Description of the task: Each entry should be printed exactly, with its images omitted.

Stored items
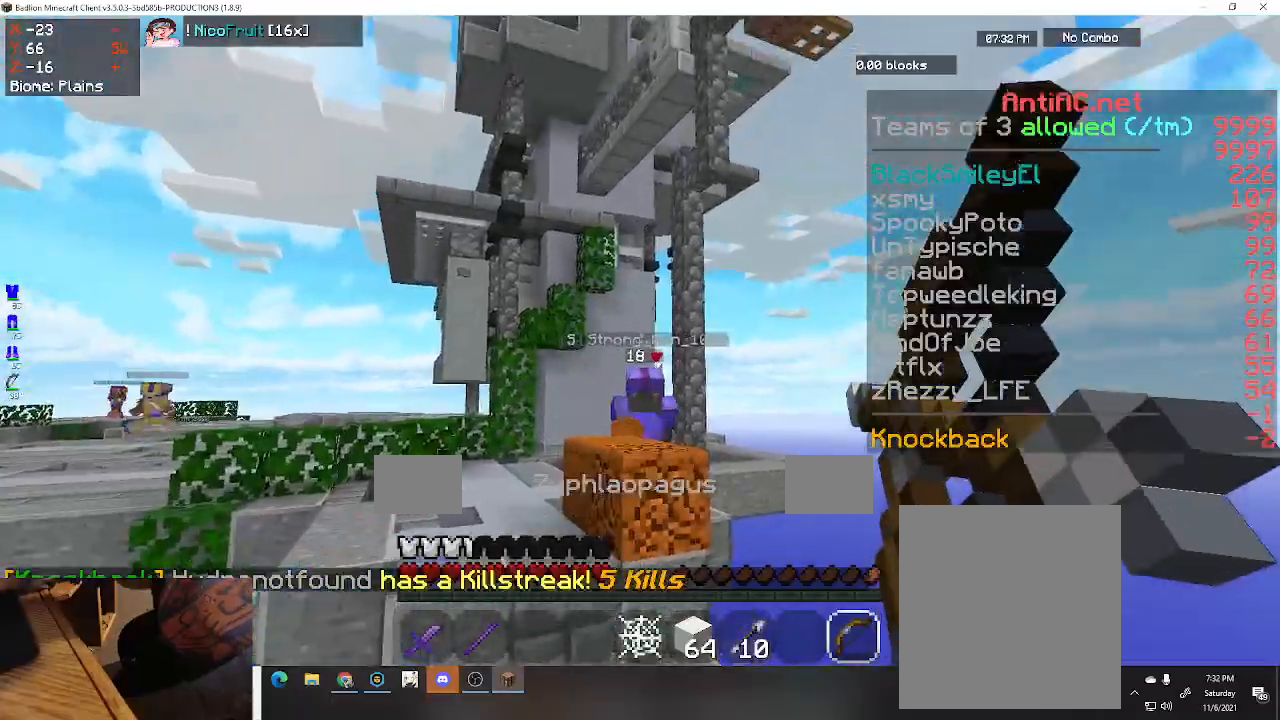
{"keys": ["w"], "events": [[367, "w", "down"]]}
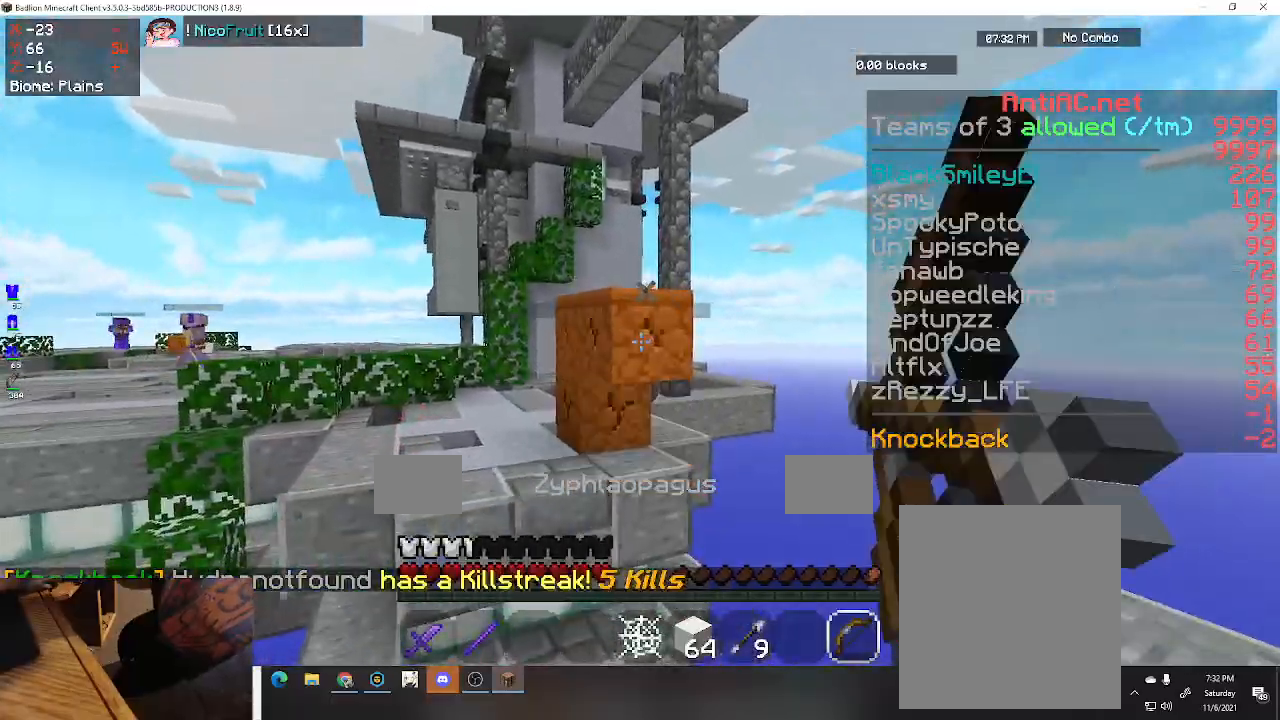
{"keys": ["s"], "events": [[33, "w", "up"], [100, "s", "down"]]}
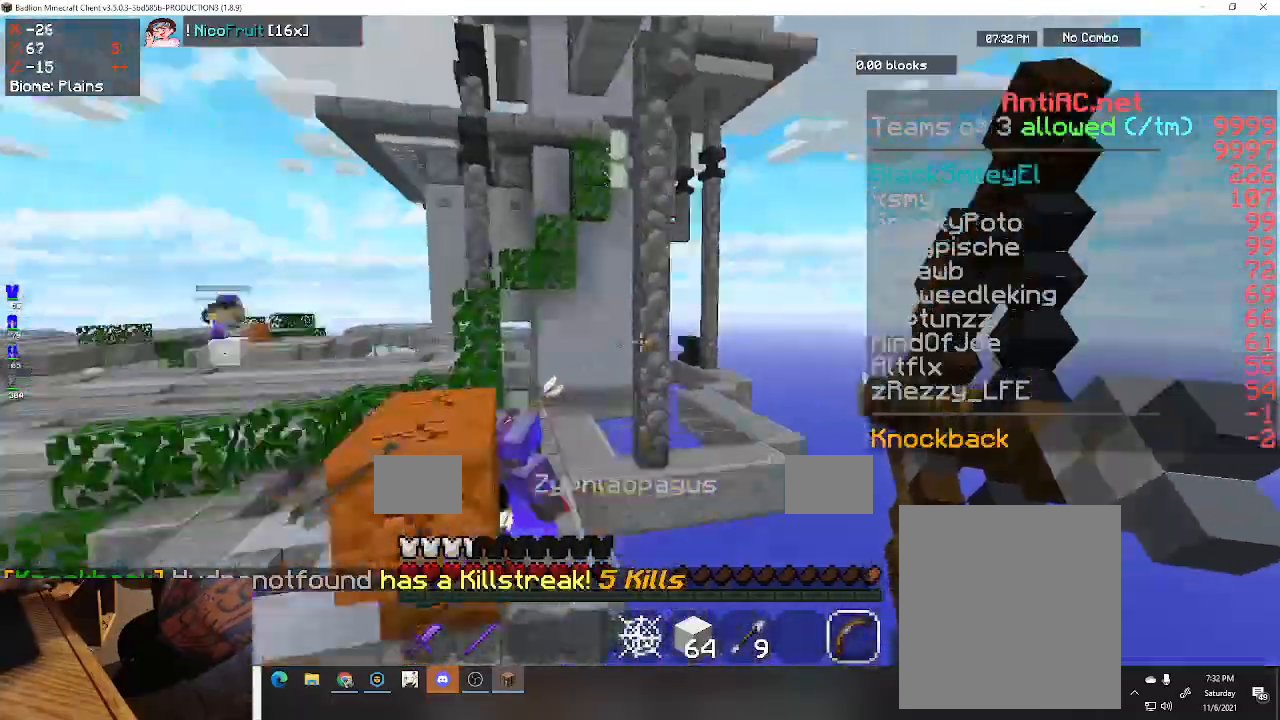
{"keys": ["d", "space", "w"], "events": [[100, "a", "down"], [133, "space", "down"], [167, "s", "up"], [167, "w", "down"], [500, "a", "up"], [500, "d", "down"]]}
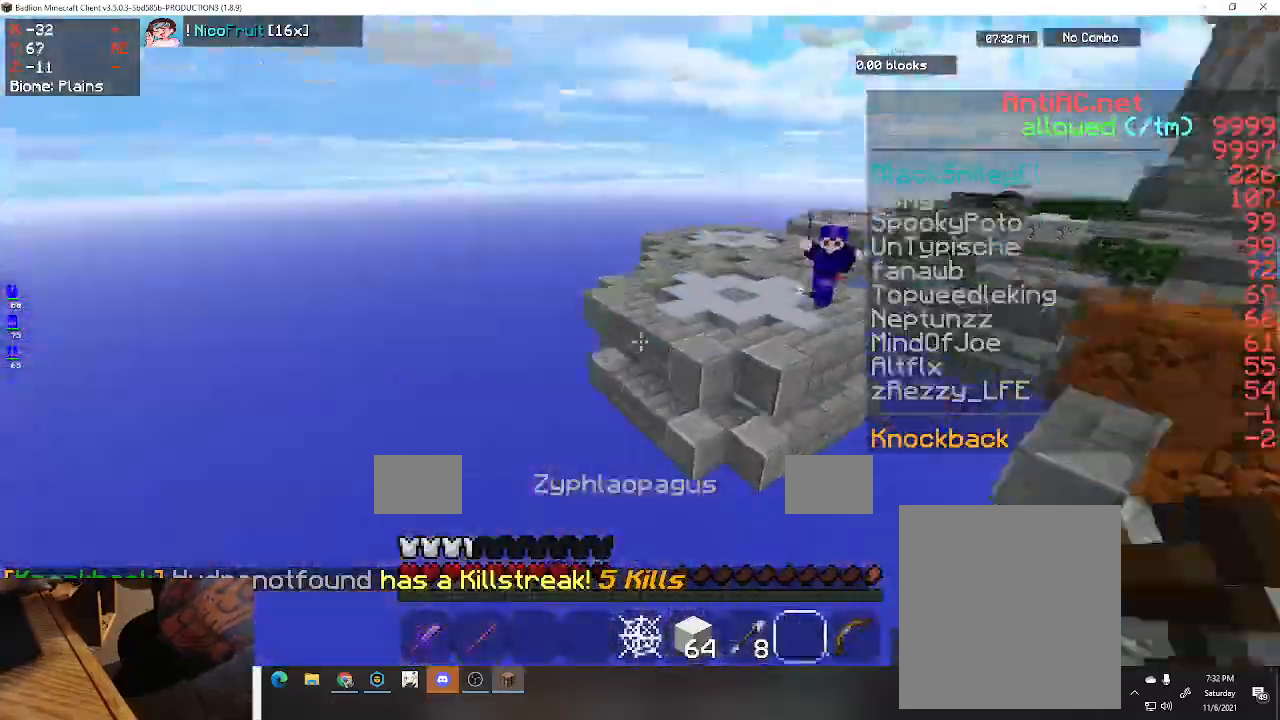
{"keys": ["d", "space", "w"], "events": []}
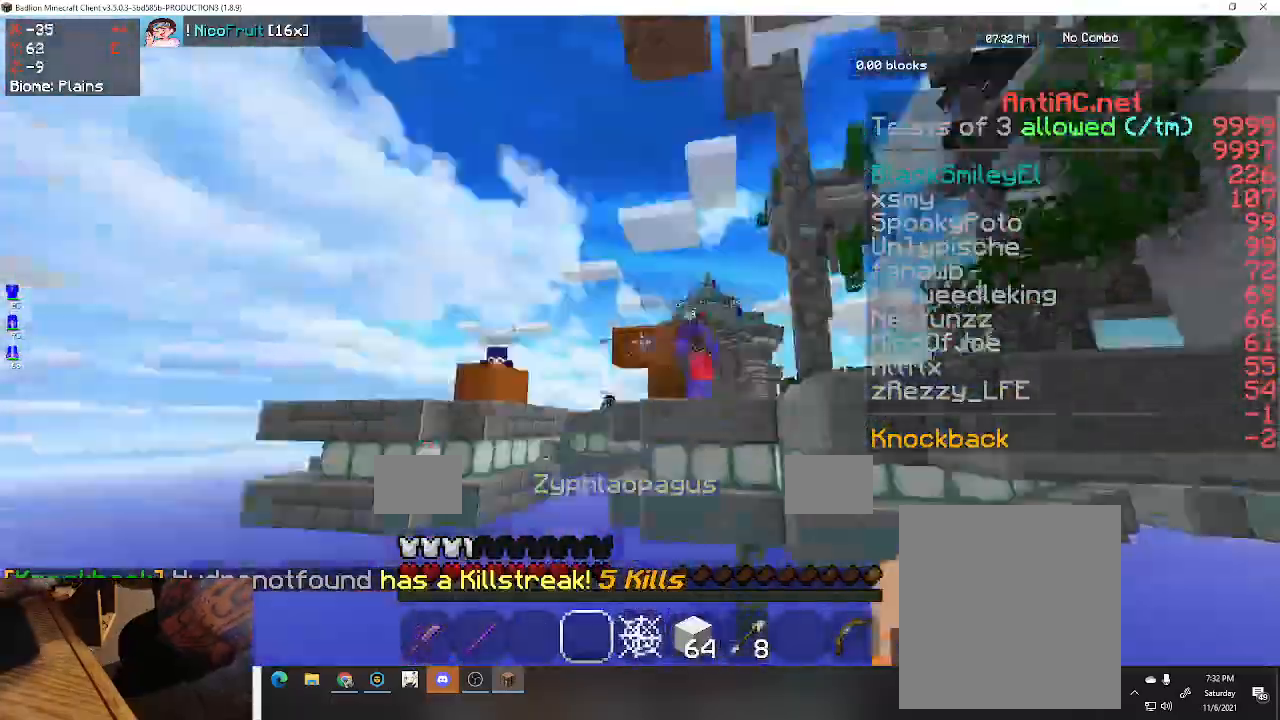
{"keys": [], "events": [[100, "d", "up"], [100, "space", "up"], [167, "w", "up"]]}
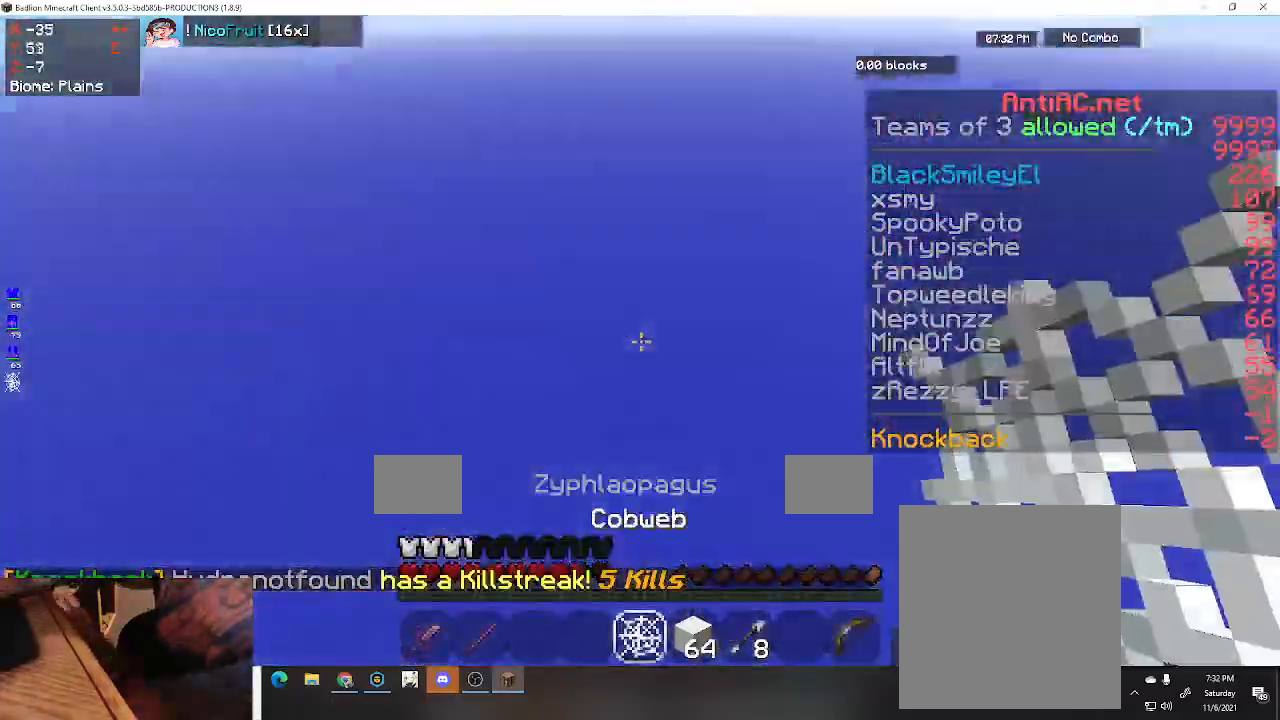
{"keys": [], "events": []}
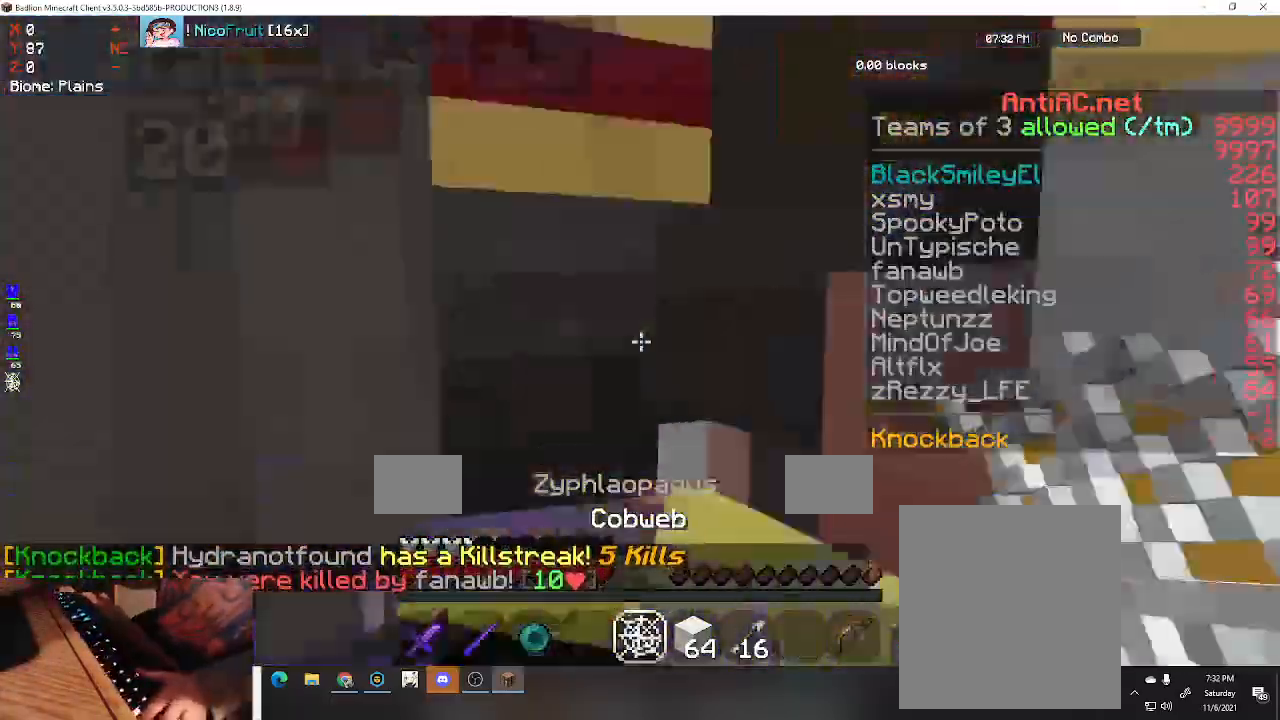
{"keys": ["w"], "events": [[233, "w", "down"]]}
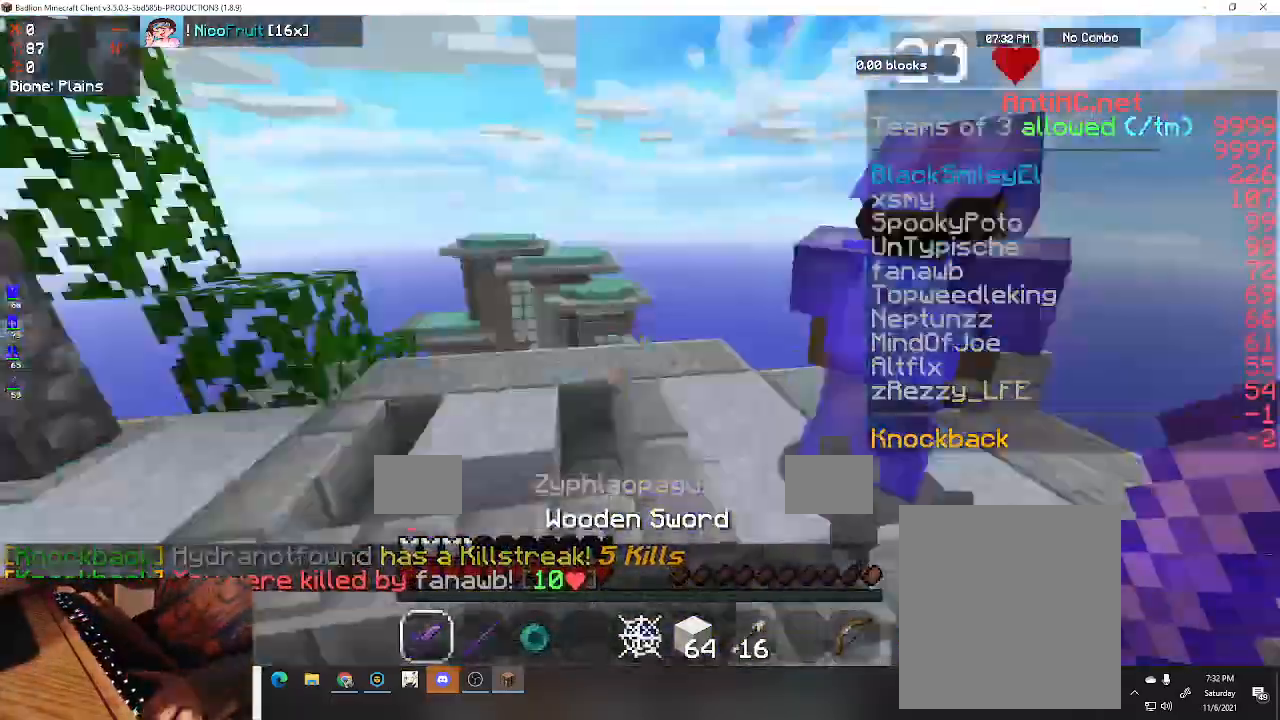
{"keys": ["w"], "events": []}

Exercise answer:
{"keys": ["w"], "events": [[367, "w", "down"]]}
{"keys": ["s"], "events": [[33, "w", "up"], [100, "s", "down"]]}
{"keys": ["d", "space", "w"], "events": [[100, "a", "down"], [133, "space", "down"], [167, "s", "up"], [167, "w", "down"], [500, "a", "up"], [500, "d", "down"]]}
{"keys": ["d", "space", "w"], "events": []}
{"keys": [], "events": [[100, "d", "up"], [100, "space", "up"], [167, "w", "up"]]}
{"keys": [], "events": []}
{"keys": ["w"], "events": [[233, "w", "down"]]}
{"keys": ["w"], "events": []}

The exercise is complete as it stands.